Thursday, July 3, 2008

Bacon Floss






















Bacon floss! Now there truly are no excuses left for not practicing a dentist-recommended regimen of oral hygiene. Imagine the combination of smooth, clean teeth and that smoky delicious artificial bacon flavor. Product deposits a small drop of bacon fat between teeth, making it much easier to get into those tight spots and leaving an oily aftertaste that’s almost impossible to get rid of. Try flossing right after your next big, eggy meal. Your mouth will say “thank you.” Not intended for use with bacon-flavored toothpaste. Sorry, no CODs.

My brother: oh good lord. Bacon Floss...I can't even begin to address this.
Meat-based dental care products--because mint is for pussies! Try our new Liver-n-Onion Mouthwash...or our new Lamb-Kebab Chewing Gum (also available in Trout), for your on-the-go lifestyle, or times when you can't brush. For external use only. Avoid contact with skin, and clothing.

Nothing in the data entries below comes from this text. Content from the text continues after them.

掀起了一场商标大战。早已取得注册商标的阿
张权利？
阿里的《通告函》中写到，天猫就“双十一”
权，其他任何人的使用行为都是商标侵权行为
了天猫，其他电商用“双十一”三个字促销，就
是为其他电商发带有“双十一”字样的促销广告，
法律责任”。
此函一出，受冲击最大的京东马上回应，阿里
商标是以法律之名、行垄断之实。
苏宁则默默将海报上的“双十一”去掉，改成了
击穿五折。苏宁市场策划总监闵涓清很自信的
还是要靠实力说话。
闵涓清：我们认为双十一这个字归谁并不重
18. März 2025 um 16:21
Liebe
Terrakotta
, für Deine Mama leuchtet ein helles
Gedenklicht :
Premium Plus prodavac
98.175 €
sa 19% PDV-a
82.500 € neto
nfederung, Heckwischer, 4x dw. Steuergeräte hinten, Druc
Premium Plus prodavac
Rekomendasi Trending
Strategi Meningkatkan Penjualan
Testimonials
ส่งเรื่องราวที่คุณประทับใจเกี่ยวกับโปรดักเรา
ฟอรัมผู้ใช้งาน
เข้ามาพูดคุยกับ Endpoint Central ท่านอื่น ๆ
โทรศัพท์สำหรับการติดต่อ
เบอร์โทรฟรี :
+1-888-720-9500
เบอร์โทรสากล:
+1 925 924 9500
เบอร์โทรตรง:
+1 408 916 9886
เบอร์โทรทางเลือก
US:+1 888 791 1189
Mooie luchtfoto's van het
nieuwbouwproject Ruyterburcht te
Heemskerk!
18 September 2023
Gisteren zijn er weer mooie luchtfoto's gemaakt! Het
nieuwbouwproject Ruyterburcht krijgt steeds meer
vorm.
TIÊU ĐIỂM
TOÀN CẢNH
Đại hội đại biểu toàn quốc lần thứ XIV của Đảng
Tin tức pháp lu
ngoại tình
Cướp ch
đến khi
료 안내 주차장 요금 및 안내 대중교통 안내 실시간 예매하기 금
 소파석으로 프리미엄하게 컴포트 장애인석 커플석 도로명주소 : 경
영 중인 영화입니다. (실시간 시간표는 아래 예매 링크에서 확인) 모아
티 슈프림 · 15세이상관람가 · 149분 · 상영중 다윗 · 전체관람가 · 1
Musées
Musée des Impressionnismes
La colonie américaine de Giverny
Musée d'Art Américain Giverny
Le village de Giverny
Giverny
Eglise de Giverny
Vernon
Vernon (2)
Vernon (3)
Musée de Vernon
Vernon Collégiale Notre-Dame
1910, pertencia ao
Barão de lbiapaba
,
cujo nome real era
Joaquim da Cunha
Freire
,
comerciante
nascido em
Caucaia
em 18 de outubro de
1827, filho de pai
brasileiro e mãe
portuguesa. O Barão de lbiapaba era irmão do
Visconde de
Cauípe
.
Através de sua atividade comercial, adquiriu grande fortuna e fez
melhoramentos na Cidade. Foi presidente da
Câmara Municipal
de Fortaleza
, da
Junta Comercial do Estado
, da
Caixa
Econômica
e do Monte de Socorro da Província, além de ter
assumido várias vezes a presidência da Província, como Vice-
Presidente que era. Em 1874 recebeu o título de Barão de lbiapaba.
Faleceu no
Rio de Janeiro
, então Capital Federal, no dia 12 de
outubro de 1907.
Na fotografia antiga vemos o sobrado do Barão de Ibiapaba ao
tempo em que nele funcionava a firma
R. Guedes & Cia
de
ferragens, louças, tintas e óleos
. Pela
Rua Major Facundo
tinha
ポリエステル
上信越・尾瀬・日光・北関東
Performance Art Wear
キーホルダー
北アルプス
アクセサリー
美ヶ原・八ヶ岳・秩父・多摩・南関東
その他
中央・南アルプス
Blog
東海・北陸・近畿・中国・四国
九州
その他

I knew you'd be totally in love with the idea of bacon floss. Nothing says fresh like bacon, after all! Think of kissing someone with a mouth that probably smells quite similar to some of the beggin’ strip type of treat that I buy my dog! I know when she gives me those post-treat kisses, with their oddly piquant blend of plastic, liquid smoke, fake bacon and je ne sais quois, I can barely resist slipping her a little tongue. The bacon makes her that much hotter.